Person-centred care is meaningless if there is no choice of suitable, high quality care available to the patient locally.

 

“We have to make sure that we have a vibrant and diverse base of care services for people to draw on. So the sixth principle running through our Green Paper will be the question of how we ensure a sustainable financial system for care, delivering a stable and vibrant market which delivers cost-effective, quality services for all including the debate we need to have with the public on the challenges of sourcing additional social care funding.

 

“We should not assume that the best long term answer will be necessarily the same for different age cohorts. There may be changes that are equitable and achievable for younger people that would not be either of those for the generation approaching retirement. And part of the outcome of this process must be much greater public understanding of where the costs – often inappropriately – currently lie both for the state and individuals in every age cohort.

 

“We also know the economics of the publicly funded social care market are highly fragile so we need to transform and evolve our models of care.”

 

This will also involve looking at innovation, technology, new models of care and services.

 

“A more vibrant and diverse market offer will give people greater choice and more effective support. But it is also vital because if we do nothing to support people’s needs more creatively or efficiently, the cost of simply delivering these services today will double in a decade.”

 

The Green Paper will “jump start” the debate about sustainable, long-term funding for social care.

 

Security for all

The Green Paper will bring forward ideas to reform the current charging system for care, which can vary tremendously. The government maintains that a shared responsibility for paying for care – a partnership between the state and individuals  - is the right approach but is looking for a better way of spreading that cost.

 

“The way our current charging system operates is far from fair.
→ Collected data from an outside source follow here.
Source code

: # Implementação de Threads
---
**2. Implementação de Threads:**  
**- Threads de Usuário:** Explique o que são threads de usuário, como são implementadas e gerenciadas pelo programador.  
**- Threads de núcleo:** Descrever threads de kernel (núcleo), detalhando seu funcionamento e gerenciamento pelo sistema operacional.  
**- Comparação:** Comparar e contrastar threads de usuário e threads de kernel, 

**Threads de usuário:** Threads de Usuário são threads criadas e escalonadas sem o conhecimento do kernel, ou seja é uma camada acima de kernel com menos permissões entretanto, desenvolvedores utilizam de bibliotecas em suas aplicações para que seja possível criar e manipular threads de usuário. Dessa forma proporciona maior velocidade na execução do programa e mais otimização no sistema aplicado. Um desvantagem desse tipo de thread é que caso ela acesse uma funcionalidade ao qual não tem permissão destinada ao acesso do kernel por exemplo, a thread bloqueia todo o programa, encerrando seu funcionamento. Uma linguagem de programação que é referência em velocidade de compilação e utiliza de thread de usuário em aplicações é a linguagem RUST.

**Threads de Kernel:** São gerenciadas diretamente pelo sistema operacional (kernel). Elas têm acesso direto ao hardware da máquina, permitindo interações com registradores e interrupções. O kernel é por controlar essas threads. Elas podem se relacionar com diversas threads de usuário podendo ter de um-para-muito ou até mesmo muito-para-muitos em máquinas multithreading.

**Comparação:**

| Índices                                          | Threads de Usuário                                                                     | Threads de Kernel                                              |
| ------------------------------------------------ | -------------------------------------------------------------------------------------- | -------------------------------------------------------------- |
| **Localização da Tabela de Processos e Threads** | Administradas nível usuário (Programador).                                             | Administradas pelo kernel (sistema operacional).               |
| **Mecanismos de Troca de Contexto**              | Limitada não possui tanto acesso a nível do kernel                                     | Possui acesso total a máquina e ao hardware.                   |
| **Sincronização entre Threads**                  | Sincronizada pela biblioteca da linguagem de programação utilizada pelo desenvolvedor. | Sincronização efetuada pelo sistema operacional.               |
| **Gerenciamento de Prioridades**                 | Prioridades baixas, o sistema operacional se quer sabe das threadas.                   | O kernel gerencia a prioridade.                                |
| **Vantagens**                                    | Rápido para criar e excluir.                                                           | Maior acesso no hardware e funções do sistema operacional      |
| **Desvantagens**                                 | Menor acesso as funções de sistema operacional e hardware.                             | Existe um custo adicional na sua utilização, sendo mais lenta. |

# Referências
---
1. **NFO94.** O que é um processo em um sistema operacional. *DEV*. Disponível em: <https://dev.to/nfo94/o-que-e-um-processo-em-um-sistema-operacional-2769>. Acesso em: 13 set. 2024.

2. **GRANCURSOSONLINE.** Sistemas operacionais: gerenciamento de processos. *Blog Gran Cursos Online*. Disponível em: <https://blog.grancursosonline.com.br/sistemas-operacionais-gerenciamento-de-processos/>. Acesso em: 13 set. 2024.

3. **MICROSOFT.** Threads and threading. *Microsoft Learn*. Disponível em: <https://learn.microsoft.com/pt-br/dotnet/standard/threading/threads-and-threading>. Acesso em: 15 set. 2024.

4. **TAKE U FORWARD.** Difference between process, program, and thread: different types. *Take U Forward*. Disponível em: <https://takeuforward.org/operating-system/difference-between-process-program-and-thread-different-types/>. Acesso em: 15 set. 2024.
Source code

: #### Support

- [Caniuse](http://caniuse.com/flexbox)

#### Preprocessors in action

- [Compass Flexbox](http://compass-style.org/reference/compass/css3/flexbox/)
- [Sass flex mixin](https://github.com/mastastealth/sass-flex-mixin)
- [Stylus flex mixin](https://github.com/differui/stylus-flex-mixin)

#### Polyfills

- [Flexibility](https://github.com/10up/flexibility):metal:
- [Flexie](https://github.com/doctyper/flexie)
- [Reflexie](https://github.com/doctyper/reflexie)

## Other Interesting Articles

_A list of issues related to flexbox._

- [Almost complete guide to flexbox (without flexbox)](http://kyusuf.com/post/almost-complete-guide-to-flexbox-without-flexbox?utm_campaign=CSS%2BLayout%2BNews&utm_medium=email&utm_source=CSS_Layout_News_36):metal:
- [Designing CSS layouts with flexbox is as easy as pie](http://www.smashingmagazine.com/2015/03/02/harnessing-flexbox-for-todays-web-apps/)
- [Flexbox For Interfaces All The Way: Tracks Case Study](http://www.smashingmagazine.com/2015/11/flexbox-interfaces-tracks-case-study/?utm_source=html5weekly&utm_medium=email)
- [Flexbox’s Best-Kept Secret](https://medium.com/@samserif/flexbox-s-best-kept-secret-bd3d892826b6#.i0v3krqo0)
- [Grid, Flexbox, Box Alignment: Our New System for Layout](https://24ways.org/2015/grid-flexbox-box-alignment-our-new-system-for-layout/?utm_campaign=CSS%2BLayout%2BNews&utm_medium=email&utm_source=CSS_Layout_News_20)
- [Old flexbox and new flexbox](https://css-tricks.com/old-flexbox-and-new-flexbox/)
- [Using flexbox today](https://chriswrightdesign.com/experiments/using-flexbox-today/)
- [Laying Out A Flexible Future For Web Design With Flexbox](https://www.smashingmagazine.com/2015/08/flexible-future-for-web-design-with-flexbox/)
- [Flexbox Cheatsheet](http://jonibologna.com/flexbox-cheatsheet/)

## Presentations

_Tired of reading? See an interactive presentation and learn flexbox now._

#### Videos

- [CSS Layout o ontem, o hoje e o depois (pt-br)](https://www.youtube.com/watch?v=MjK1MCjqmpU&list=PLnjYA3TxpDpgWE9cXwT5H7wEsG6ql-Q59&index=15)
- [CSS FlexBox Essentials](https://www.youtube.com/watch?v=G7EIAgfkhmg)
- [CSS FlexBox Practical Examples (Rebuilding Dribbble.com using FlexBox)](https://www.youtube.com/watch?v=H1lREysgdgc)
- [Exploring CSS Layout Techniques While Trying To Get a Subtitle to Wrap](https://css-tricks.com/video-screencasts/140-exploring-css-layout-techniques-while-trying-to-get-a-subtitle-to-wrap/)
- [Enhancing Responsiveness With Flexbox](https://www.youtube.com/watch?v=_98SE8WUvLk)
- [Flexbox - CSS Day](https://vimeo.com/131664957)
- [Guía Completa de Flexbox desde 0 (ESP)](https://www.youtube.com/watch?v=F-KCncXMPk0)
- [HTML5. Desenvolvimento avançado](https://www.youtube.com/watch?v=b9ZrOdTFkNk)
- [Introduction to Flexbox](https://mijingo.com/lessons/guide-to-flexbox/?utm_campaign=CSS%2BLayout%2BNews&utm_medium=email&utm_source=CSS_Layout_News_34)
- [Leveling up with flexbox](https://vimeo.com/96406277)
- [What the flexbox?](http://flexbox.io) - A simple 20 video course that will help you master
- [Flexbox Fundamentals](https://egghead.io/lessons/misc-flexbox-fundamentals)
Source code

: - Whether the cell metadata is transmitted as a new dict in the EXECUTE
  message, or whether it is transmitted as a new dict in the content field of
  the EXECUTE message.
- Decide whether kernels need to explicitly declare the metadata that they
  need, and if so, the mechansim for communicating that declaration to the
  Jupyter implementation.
This is particularly true for families faced with the randomness and unpredictability of care, and the punitive consequences that can come from developing certain conditions over others.

 

If you develop dementia and require long-term residential care, you are likely to have to use a significant chunk of your savings and the equity in your home to pay for that care. But if you require long-term treatment for cancer you won’t find anything like the same cost.

 

So people’s financial wellbeing in old age ends up defined less by their industry and service during their working lives, and more by the lottery of which illness they get. We therefore need a system that includes an element of risk-pooling.”